Pero no solo de la vergüenza de haber sido y del dolor de ya no ser habla el realizador desde su trinchera fuera de plano, porque su aversión a las baldosas con estrellas se radicaliza al puntualizar que en esas placas-homenaje “están los que denunciaron gente” en la época del macartismo, para luego poner como ejemplo al paradigmático nombre propio de Elia Kazan. “No están los denunciados”, acota a modo de prueba.

“No quiero vivir en una ciudad en la que la única ventaja cultural es que se puede girar a la derecha con el semáforo en rojo”. Woody Allen en “Annie Hall” (Woody Allen, 1977).


Quizá parte de lo que le sucede a Los Ángeles, o quizá de lo que la ciudad y sus retratistas nos muestran como prueba de vida a cada paso, en cada superproducción, es lo pobre de su educación sentimental. “En ningún lado el amor es tan banal”, arremete y define con un pelotazo al ángulo, inatajable: “Hollywood no es un lugar, es una metonimia de la industria cinematográfica".

"No hay ciudad más bella en el mundo, siempre que se la vea de noche y de lejos" dijo alguna vez Roman Polanski sobre Los Angeles, una ciudad que, además, parece ser parte de una maldición en modo Dorian Grey. En L.A. (con perdón) todo tiempo pasado fue mejor y la aseveración se hace carne en el desangelado que, a metros de las oficinas de alguna poderosa firma de la industria, se dobla sobre un tacho de basura en busca de restos de comida, meta anfetamina o algún billete con cocaína pegada que hubiera aterrizado tras ser lanzado desde una ventana.

Con el permiso del autor y realizador de la cinta que aquí nos reúne, incluyamos en la discusión un título que no forma parte de los más de 200 a los que se hace referencia visual/oral a lo largo de los 167 minutos de documental. Hablemos entonces de Mulholland Dr., (2001) uno de los trabajos más radicales de David Lynch, que puso el ojo en Los Ángeles con su siempre especial manera de habitar el planeta tierra y sin prestarle demasiada atención a las fuerzas policiales.

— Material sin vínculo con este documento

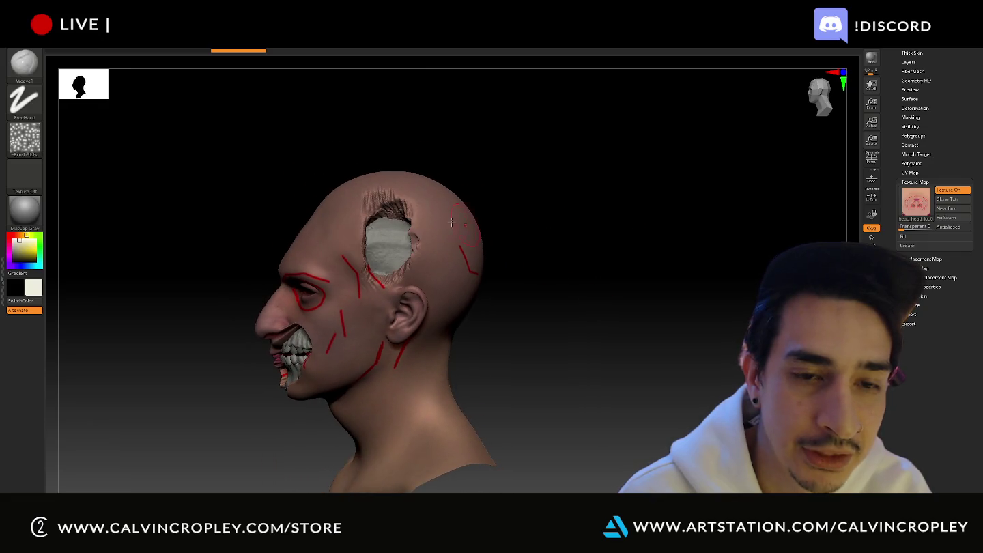
mouse_move(411, 247)
mouse_down()
mouse_move(452, 239)
mouse_move(474, 287)
mouse_move(468, 245)
mouse_up()
mouse_move(584, 237)
mouse_down()
mouse_move(607, 290)
mouse_move(669, 285)
mouse_up()
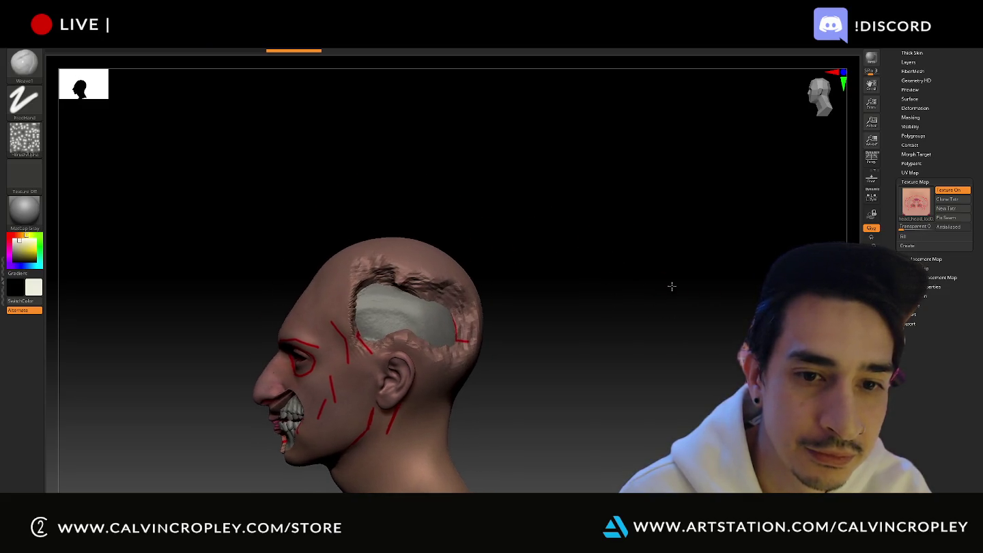
mouse_move(447, 291)
mouse_down()
mouse_move(463, 335)
mouse_move(456, 303)
mouse_move(468, 321)
mouse_move(464, 338)
mouse_move(438, 245)
mouse_move(421, 290)
mouse_up()
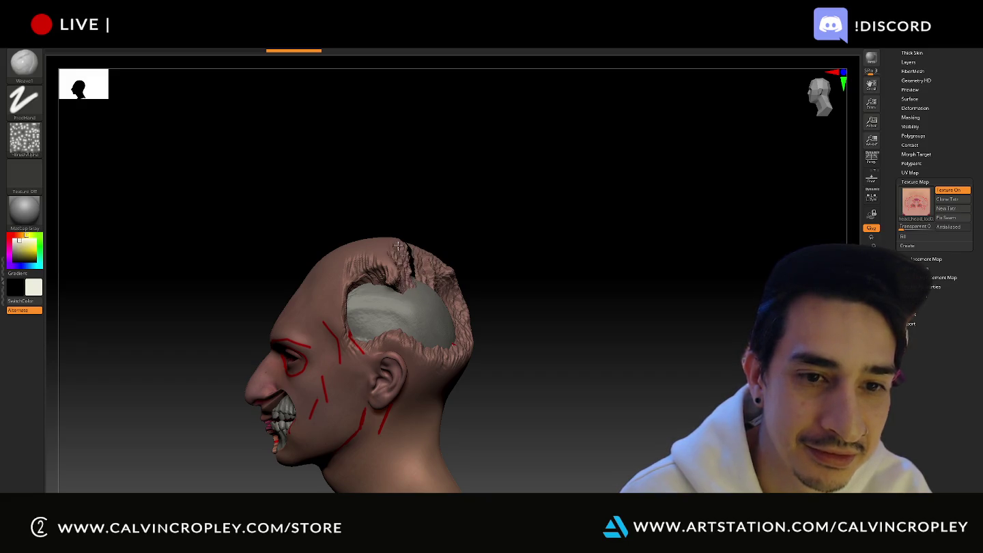
mouse_move(519, 219)
mouse_down()
mouse_move(585, 265)
mouse_move(553, 272)
mouse_move(603, 280)
mouse_move(630, 268)
mouse_move(630, 147)
mouse_up()
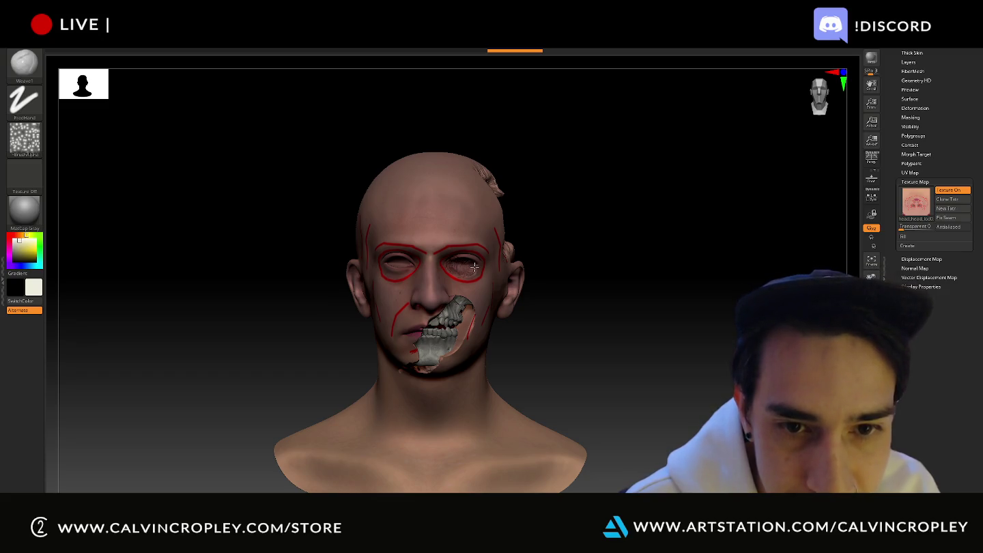
Step: Zoom in and carve the eye socket above the jaw with ClayBuildup
mouse_move(474, 267)
ctrl+right_down()
mouse_move(700, 262)
mouse_move(490, 271)
ctrl+right_up()
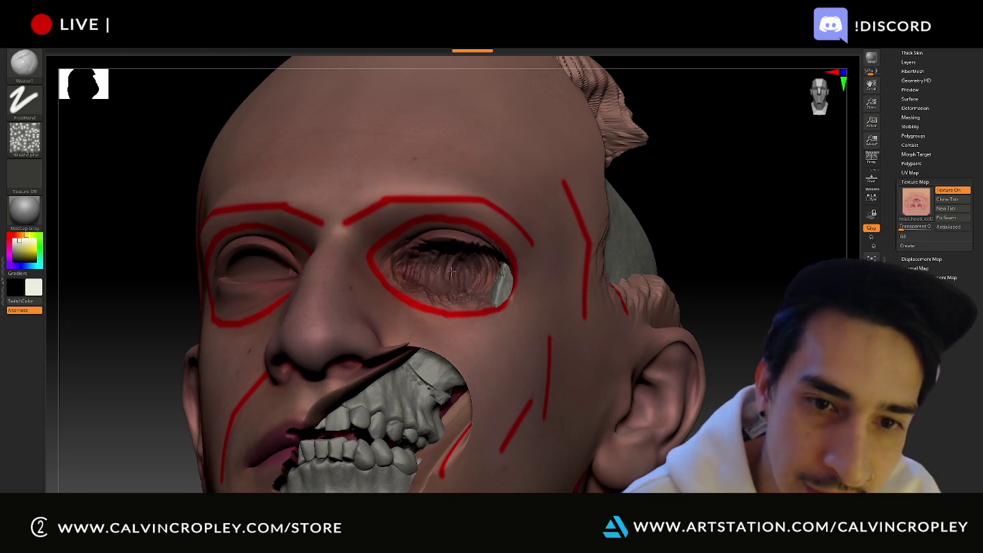
drag(469, 230, 474, 271)
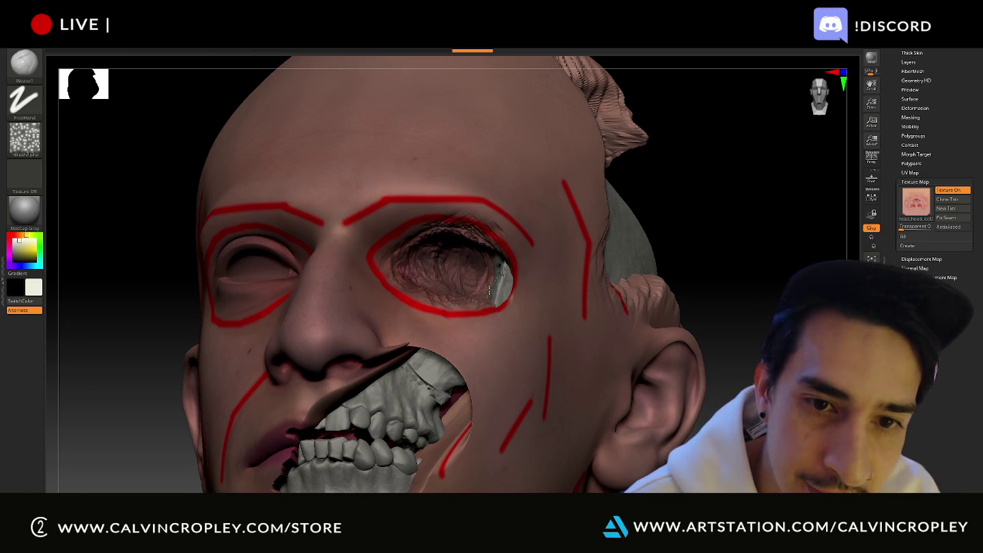
key(b)
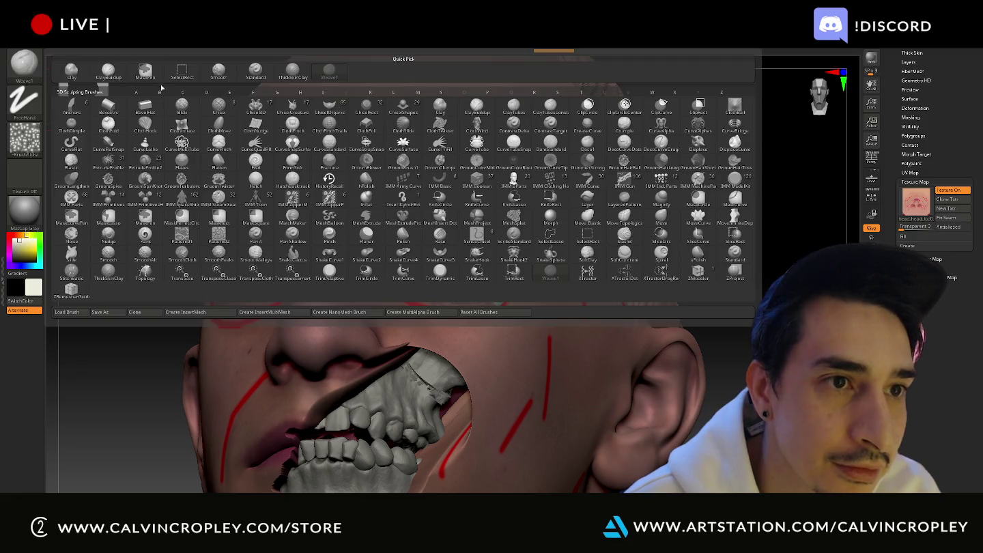
key(c)
key(b)
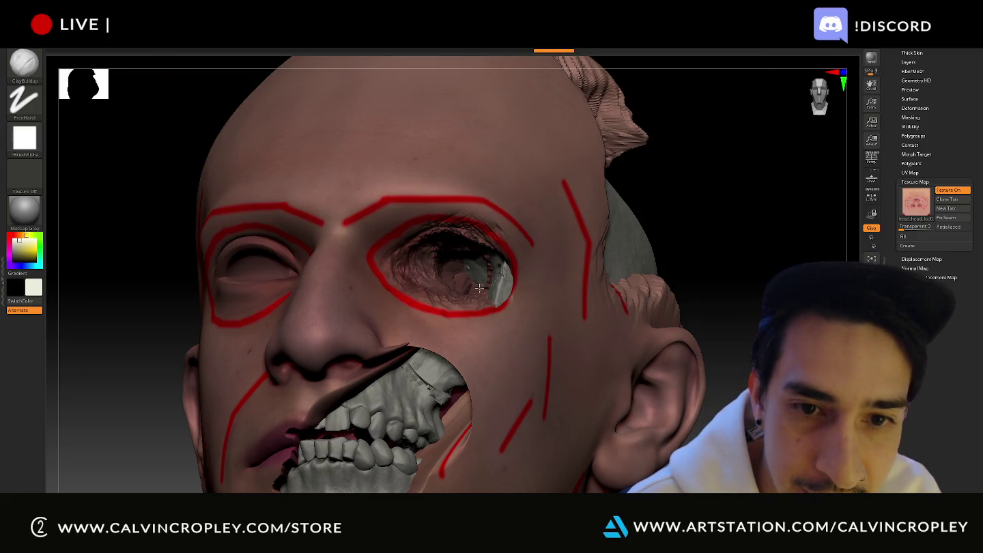
drag(475, 297, 464, 304)
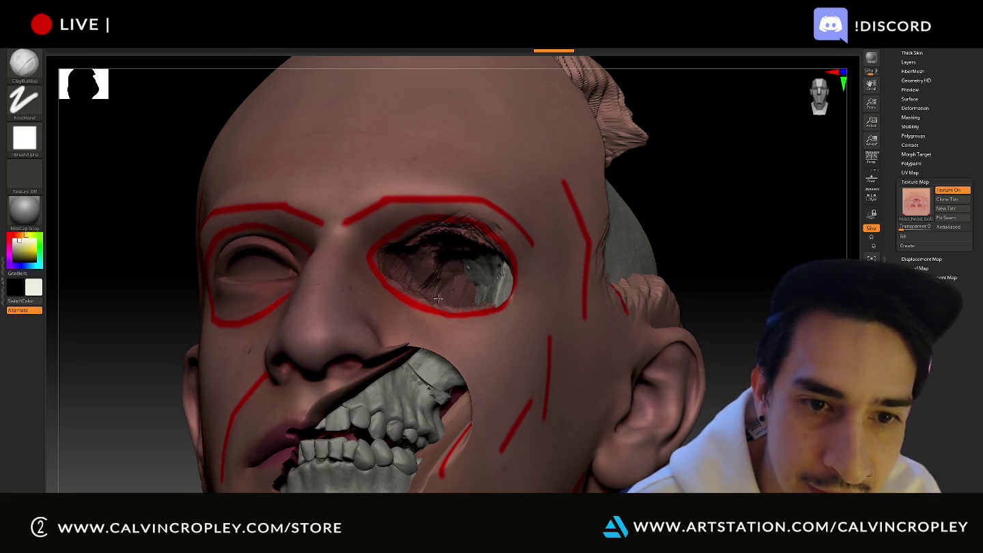
mouse_move(478, 268)
mouse_down()
mouse_move(422, 269)
mouse_move(436, 262)
mouse_up()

El título refiere de forma directa a una de las calles más conocidas de la city, que a su vez homenajea al ingeniero irlandés William Mulholland, responsable del proyecto que creó el acueducto de la ciudad. Y pese a que la película de Lynch no participa del documental, el apellido del ingeniero es uno de los temas de los que se ocupa Andersen, que linkea con el clásico “Chinatown” (Roman Polanski, 1974), que en su trama presenta a las represas y el negocio del agua como conflicto central.

El The End en un caso como el del film de Thom Andersen, tal como sucede en buena parte de los documentales, es relativo, una herramienta formal folclórica, una tradición más. Tanto como lo es ir al cine, tanto como amar y odiar a Los Ángeles, a sus estrellas sobrevaluadas, a sus guiones escritos en serie con ideas ya vencidas. Una tradición del mismo grupo que la que nos dice que todo artículo también debe tener un punto final.